Österreich

Am Montag fallen die Masken fast überall

Beim Einkaufen und in Gasthäusern muss kein Mund-Nasen-Schutz mehr getragen werden. Einige Ausnahmen bleiben bestehen.

Das Maskentragen beim Einkauf ist ab Montag Vergangenheit. SN/robert ratzer
Das Maskentragen beim Einkauf ist ab Montag Vergangenheit.

Österreich lässt die Masken fallen: Am Montag (15. Juni) endet nach drei Monaten die Verpflichtung zum Tragen von Mund-Nasen-Schutz (MNS) an öffentlichen Orten weitgehend. Seit Mitte März waren die Gesichtsmasken zur Eindämmung der Covid-19-Pandemie das sichtbare Symbol der Coronakrise. Weiterhin generell eingehalten werden muss der Ein-Meter-Abstand zu Personen, mit denen man nicht in einem gemeinsamen Haushalt lebt.

Letzte Maskenbastionen. Der Rückgang der Infektionen macht nun möglich, dass die MNS-Verpflichtung nur noch in öffentlichen Verkehrsmitteln und Taxis sowie Einrichtungen des Gesundheitsbereichs inklusive Apotheken gilt. Weiterhin geschützt bleiben müssen zudem Mitarbeiter und Kunden in Branchen, in denen der Abstand von einem Meter nicht eingehalten werden kann, beispielsweise Friseure oder Kosmetiker.

Gastronomie. Erhalten bleibt die Maskenpflicht vorerst auch für das Personal in der Gastronomie. Sonst aber erfolgt in Wirtshäusern und Restaurants ab Montag das große Aufatmen: Gäste müssen beim Betreten der Betriebe keine Masken mehr tragen. Auch die Beschränkung auf vier erwachsene Personen pro Tisch fällt, zudem wird die Sperrstunde von 23 Uhr auf 1 Uhr verlängert. Das frühe Zusperren war Bundespräsident Alexander Van der Bellen zum Verhängnis geworden, als er sich Ende Mai in einer Gaststätte "verplaudert" hatte.

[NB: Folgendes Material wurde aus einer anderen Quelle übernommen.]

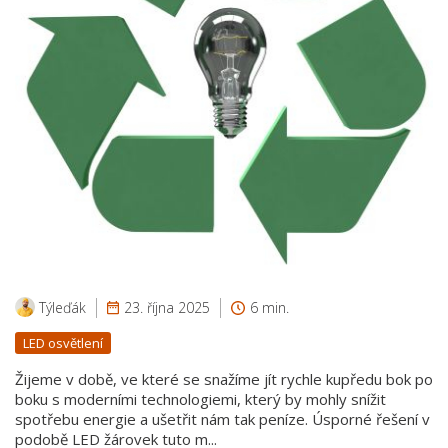
Týleďák
23. října 2025
6 min.
LED osvětlení
Žijeme v době, ve které se snažíme jít rychle kupředu bok po
boku s moderními technologiemi, který by mohly snížit
spotřebu energie a ušetřit nám tak peníze. Úsporné řešení v
podobě LED žárovek tuto m...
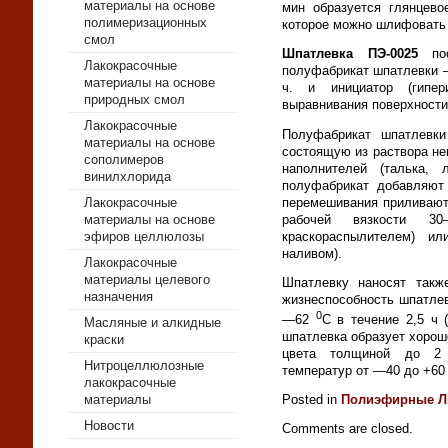
материалы на основе
мин образуется глян­цево
полимеризационных
которое можно шлифовать 
смол
Шпатлевка ПЭ-0025
пос
Лакокрасочные
полуфабрикат шпатлевки —
материалы на основе
ч. и инициатор (гипе­
природных смол
выравнивания поверхности
Лакокрасочные
Полуфабрикат шпатлевки
материалы на основе
состоя­щую из раствора 
сополимеров
наполнителей (талька, 
винилхлорида
полуфабрикат добавляют
Лакокрасочные
перемешивания приливают
материалы на основе
рабочей вязкости 
эфиров целлюлозы
краскораспылителем) ил
наливом).
Лакокрасочные
материалы целевого
Шпат­левку наносят так
назначения
жизнеспособность шпатлев
0
—62
C в течение 2,5 ч 
Масляные и алкидные
шпатлевка образует хорош
краски
цвета толщиной до 2 
Нитроцеллюлозные
температур от —40 до +60 
лакокрасочные
материалы
Posted in
Полиэфирные 
Новости
Comments are closed.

Getrübt wird die Freude bei den Wirten dadurch, dass die Lockerungen erst nach dem verlängerten Vatertagswochenende greifen. Viele Anfragen für fünf oder sechs Personen habe man deshalb ablehnen müssen, heißt es beim Wirtschaftskammer-Fachverband Gastronomie, die Lockerung komme um 96 Stunden zu spät. Fachverbands-Obmann Mario Pulker verwies auf die Antirassismus-Demonstration mit 50.000 Teilnehmern in Wien: "Hier wird mit zweierlei Maß gemessen." Die Verhaltensregeln sind unter www.sichere-gastfreundschaft.at zusammengefasst.

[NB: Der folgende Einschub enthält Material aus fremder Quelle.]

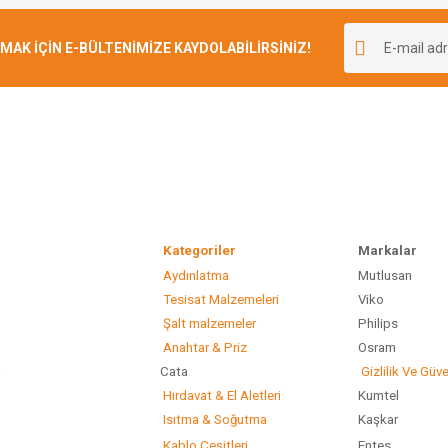
Bu ürüne ilk yorumu siz yapın!
r.
K İÇİN E-BÜLTENİMİZE KAYDOLABİLİRSİNİZ!
Yorum Yaz
Kategoriler
Marka
Aydınlatma
Mutlusan
Gönder
Tesisat Malzemeleri
Viko
Şalt malzemeler
Philip
Anahtar & Priz
Osram
ı
Cata
Gizlilik Ve Güve
Hırdavat & El Aletleri
Kumtel
Isıtma & Soğutma
Kaşkar
Kablo Çeşitleri
Entes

Hotellerie. Das Willkommenslächeln in den Beherbergungsbetrieben muss ab 15. Juni ebenfalls nicht mehr hinter der Maske versteckt werden. Die MNS-Pflicht für Personal und Gäste in Eingangs- und Rezeptionsbereichen fällt. In Hotelrestaurants gelten dieselben Regeln wie in der Gastronomie, auch die Einschränkungen für Wellness- und Fitnessbereiche (zwei Meter Abstand und entsprechende Zutrittsbeschränkungen) bleiben unverändert bestehen.
Handel. Supermärkte blieben auch während des Lockdowns geöffnet, deshalb wurde das Maskentragen dort als Erstes zur Gewohnheit. Ab Montag ist damit in allen Handelsbetrieben Schluss. In der Branche erhofft man sich dadurch eine Steigerung der Kauflust.

Schulen & Unis. Bildungsminister Heinz Faßmann hat die Aufhebung der Maskenpflicht an Schulen schon am 3. Juni vollzogen. Für Universitäten und Fachhochschulen gibt es vom Ministerium unverändert die Empfehlung, in den Gebäuden Mund-Nasen-Schutz zu tragen. Wo nicht genügend Abstand gehalten werden kann (z. B. in Labors), soll MNS auch weiterhin ausnahmslos getragen werden. Drei neue Coronainfektionen an der Linzer Johannes Kepler Universität in dieser Woche bestätigen, dass Vorsicht dort angebracht ist, wo Menschen auf engem Raum zusammenkommen.